The purpose of a network rule is to allow non-HTTP/S traffic between a source and destination. A network rule has 5 properties to define allowed or denied traffic:
- Name: A human-friendly label.
- Protocol: This can be TCP, UDP, ICMP (traceroute or ping) or any.
- Source Addresses: The source of the packet, which can be a wildcard (*) for everything, a specific IP address, or a CIDR block. Note that many sources can be listed, separated by a comma.
- Destination Addresses: The destination of the packet, which can be a wildcard (*) for everything, a specific IP address, or a CIDR block. Note that many destinations can be listed, separated by a comma.
- Destination Ports: What port(s) or services are listening for this traffic at the destination(s). You can specify everything (*) or a port number. Note that you can use a comma to separate multiple entries.
Network Rule Collections
A network rule collection is a set of network rules that are grouped together and share a common priority, a number from 100 to 65000. If you have multiple network rule collections, you can use this priority to order their processing as a packet is inspected. The highest priority (lowest number) is first. Once a packet is matched against a network rule – in other words the packet matches the properties of a network rule in a network rule collection – then processing is stopped. Depending on the network rule collection’s action, the packet is either allowed or denied.
A useful tip is to stagger rule numbers. For example, you might have rule collections with priorities of 100,200, and 300. If you need to put something between 100 and 200 you create a new rule collection with a priority of 150.
Creating Network Rules
In this set of instructions, I will assume that you have a brand-new Azure Firewall and have no network rule collections and therefore, you have no network rules.
In the Azure Portal, open the Azure Firewall resource and click Rules. Browse to Network Rule Collection and click + Add Network Rule Collection. A pop-up blade called Add Network Rule Collection will appear.

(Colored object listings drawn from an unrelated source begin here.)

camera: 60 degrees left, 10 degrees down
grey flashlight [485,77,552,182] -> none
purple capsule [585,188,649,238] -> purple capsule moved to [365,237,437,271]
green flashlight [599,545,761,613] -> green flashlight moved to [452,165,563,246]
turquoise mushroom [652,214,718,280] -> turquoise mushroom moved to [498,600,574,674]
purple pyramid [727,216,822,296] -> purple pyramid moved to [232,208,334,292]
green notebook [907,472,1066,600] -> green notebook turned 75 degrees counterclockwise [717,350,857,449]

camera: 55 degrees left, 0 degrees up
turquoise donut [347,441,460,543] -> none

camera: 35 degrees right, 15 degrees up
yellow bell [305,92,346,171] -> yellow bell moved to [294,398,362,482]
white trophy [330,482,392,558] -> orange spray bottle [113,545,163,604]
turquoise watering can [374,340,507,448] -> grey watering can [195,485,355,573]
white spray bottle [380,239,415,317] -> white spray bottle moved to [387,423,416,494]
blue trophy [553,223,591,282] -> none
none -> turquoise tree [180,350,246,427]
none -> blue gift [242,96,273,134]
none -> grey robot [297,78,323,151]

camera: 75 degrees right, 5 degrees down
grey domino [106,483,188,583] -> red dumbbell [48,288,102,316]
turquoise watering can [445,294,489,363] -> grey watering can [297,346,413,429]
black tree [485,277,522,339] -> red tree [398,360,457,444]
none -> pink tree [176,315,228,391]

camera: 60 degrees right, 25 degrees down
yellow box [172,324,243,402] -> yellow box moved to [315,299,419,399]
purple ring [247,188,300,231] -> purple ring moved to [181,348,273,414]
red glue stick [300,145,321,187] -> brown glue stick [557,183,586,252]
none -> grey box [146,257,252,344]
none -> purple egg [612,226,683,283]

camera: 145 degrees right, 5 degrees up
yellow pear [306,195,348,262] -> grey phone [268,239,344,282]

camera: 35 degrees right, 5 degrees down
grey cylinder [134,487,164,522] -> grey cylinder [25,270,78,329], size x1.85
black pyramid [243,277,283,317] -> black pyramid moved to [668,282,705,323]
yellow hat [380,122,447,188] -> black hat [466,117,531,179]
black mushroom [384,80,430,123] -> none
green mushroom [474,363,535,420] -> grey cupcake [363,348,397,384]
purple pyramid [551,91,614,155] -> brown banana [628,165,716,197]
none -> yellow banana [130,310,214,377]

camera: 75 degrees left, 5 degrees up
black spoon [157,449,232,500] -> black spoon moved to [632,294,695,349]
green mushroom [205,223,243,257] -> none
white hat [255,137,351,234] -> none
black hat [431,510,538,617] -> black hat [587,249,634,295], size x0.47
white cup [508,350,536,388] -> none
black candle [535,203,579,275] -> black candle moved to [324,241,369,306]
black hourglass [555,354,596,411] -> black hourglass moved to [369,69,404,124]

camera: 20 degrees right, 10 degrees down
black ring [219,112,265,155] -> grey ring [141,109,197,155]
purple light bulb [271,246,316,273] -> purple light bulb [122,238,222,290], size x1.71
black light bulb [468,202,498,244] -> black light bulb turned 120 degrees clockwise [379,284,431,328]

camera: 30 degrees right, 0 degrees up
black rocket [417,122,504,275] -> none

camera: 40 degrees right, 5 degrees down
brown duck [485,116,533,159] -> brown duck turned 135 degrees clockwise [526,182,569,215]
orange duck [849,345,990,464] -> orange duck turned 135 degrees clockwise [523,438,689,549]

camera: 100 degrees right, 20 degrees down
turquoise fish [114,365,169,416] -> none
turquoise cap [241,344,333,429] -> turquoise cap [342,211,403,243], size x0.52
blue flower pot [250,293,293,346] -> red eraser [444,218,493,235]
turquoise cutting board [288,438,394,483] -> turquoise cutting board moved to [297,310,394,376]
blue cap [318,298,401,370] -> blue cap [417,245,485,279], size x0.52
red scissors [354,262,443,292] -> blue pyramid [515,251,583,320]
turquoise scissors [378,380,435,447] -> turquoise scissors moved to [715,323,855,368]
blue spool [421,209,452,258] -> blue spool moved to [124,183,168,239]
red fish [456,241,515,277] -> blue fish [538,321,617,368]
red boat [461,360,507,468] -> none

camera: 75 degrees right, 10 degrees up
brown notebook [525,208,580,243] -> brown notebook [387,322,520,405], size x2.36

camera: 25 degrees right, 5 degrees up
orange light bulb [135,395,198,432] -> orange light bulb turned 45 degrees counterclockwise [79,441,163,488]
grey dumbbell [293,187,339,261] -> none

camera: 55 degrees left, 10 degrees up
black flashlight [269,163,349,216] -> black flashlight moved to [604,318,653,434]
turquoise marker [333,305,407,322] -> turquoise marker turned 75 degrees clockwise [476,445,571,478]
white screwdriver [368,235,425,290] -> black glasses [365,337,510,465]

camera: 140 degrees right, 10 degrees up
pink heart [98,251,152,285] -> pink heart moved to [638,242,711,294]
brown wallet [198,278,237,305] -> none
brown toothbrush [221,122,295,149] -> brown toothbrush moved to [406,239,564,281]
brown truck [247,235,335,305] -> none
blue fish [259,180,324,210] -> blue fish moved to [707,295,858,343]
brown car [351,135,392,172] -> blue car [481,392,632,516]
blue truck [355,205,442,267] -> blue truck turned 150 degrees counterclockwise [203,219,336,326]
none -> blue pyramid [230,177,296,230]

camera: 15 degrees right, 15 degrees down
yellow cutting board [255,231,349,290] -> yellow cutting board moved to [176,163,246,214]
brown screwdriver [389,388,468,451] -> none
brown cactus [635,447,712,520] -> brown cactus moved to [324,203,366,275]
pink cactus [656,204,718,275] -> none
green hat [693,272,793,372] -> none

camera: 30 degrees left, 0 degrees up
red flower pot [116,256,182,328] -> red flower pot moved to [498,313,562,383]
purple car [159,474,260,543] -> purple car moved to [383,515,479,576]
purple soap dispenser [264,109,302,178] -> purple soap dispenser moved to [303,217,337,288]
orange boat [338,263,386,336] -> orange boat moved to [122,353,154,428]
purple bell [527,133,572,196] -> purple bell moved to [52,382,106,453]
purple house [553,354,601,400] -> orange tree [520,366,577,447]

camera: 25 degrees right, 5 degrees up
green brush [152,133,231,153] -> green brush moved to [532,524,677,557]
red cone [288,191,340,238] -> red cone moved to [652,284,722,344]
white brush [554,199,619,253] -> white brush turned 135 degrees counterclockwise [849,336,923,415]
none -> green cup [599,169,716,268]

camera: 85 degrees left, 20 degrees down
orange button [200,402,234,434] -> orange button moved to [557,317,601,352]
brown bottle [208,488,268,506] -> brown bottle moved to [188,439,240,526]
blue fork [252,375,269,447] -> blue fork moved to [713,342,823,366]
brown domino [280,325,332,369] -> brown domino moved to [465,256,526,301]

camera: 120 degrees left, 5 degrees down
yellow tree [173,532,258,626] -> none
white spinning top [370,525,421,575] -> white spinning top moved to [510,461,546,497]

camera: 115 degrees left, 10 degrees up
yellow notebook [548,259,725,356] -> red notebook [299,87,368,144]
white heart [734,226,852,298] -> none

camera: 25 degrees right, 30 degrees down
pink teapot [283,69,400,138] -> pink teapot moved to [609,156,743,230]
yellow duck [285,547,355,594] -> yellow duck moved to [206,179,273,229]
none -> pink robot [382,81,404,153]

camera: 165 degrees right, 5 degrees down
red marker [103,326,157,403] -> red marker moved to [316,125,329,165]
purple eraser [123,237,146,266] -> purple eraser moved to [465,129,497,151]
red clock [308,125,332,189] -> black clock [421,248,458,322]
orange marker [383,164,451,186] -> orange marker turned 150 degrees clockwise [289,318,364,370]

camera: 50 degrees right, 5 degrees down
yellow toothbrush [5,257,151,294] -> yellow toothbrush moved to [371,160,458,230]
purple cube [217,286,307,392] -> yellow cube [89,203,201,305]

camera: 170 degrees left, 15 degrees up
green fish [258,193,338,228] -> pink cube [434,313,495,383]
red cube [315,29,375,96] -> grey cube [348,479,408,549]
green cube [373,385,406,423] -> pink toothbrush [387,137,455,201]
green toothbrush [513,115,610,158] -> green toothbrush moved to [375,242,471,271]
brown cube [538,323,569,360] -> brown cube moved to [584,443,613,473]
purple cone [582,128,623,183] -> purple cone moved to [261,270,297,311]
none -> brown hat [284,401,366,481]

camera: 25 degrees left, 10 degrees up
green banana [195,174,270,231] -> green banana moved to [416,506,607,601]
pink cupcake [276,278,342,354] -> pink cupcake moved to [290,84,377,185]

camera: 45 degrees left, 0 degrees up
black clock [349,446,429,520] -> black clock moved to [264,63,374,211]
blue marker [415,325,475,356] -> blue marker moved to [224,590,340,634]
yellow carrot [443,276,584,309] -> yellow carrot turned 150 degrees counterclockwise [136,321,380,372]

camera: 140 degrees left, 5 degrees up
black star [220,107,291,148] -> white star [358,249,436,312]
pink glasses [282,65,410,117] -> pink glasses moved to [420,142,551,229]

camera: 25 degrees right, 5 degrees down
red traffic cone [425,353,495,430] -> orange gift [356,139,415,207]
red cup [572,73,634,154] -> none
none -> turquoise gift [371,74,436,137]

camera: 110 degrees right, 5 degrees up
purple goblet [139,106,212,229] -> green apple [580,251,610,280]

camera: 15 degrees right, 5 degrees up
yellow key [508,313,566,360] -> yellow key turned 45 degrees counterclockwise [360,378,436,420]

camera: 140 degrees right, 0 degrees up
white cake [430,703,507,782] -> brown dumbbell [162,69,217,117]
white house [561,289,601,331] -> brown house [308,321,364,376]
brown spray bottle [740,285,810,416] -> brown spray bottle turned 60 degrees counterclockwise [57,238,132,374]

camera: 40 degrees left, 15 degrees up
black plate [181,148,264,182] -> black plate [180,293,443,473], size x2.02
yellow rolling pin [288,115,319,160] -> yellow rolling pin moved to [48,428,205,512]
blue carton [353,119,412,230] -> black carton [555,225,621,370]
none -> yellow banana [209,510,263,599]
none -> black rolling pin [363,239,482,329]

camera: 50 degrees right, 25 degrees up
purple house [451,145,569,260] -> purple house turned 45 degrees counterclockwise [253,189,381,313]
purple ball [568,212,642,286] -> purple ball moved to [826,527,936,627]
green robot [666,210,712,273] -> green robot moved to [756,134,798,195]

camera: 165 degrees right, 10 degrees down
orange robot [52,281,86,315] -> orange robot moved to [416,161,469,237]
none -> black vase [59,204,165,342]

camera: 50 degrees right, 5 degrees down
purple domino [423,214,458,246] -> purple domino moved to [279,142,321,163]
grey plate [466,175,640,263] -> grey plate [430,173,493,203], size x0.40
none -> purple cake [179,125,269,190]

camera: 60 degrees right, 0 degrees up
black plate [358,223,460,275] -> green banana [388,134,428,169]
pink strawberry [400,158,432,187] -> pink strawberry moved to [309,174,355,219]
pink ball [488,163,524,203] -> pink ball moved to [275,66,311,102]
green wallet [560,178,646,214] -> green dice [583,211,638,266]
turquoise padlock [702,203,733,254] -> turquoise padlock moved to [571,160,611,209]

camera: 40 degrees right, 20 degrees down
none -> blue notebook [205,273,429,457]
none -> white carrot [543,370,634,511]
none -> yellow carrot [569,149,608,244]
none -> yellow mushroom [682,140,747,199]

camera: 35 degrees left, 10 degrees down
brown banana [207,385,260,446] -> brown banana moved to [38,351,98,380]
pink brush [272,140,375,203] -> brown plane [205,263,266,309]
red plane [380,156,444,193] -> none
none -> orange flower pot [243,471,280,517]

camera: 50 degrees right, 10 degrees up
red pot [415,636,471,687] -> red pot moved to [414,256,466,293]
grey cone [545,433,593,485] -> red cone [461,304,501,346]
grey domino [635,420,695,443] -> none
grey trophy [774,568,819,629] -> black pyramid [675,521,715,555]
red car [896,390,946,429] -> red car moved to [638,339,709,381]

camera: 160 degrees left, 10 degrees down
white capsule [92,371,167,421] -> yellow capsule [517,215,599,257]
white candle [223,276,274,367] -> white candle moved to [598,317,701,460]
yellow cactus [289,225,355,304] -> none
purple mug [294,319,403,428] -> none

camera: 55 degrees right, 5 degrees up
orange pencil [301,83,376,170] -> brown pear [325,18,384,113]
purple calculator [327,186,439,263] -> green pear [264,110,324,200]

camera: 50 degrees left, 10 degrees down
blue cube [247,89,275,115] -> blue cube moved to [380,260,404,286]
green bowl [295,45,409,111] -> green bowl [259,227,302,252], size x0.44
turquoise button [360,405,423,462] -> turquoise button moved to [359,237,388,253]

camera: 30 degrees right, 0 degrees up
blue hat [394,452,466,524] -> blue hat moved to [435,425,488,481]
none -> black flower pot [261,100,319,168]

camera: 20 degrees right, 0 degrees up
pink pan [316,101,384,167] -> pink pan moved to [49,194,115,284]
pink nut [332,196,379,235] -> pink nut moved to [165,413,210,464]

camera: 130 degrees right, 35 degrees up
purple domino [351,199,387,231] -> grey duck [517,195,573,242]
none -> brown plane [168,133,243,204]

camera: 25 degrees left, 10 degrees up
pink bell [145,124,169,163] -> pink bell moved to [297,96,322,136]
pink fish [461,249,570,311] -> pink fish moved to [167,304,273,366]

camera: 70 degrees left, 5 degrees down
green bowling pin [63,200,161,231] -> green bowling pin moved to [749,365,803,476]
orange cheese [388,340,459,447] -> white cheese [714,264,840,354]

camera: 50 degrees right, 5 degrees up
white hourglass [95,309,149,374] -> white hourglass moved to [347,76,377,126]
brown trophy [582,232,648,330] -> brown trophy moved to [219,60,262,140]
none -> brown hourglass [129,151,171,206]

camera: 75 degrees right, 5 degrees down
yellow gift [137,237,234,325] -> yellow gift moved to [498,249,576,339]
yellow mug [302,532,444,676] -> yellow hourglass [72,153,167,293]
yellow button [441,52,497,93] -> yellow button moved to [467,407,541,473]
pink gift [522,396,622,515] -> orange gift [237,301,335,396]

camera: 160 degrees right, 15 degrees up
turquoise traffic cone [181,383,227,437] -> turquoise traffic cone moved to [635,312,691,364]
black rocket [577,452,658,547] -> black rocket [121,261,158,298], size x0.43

You must configure the network rule collection:
- Name: A human-friendly label to describe the new collection of network rules.
- Priority: Order the processing of network rule collections.
- Action: Allow or deny the traffic that is pattern matched by the rules in this collection.
You then will add one or more network rules, with each rule specifying the pattern to be matched. Any traffic matching this pattern will be allowed or denied based on the Action property of the network rule collection.
One can add or remove rules to an existing network rules collection, and you can use the above process to create more Network Rules Collections.
I have not seen any best practices from Microsoft, but my approach at the moment is to group common functions together into a Network Rule Collection. My above example has 3 network rules to allow management from a central “jump box” virtual machine to other virtual machines that are protected by this Azure Firewall.
As you might figure out from the above screenshot, this is a hub-and-spoke scenario where the Azure Firewall resides alone in a hub virtual network (VNet), and all other services are deployed into spoke VNets. Creating the above rules will allow routing by the Azure Firewall assuming that peering between the VNets and routing on the application subnets has been done correctly.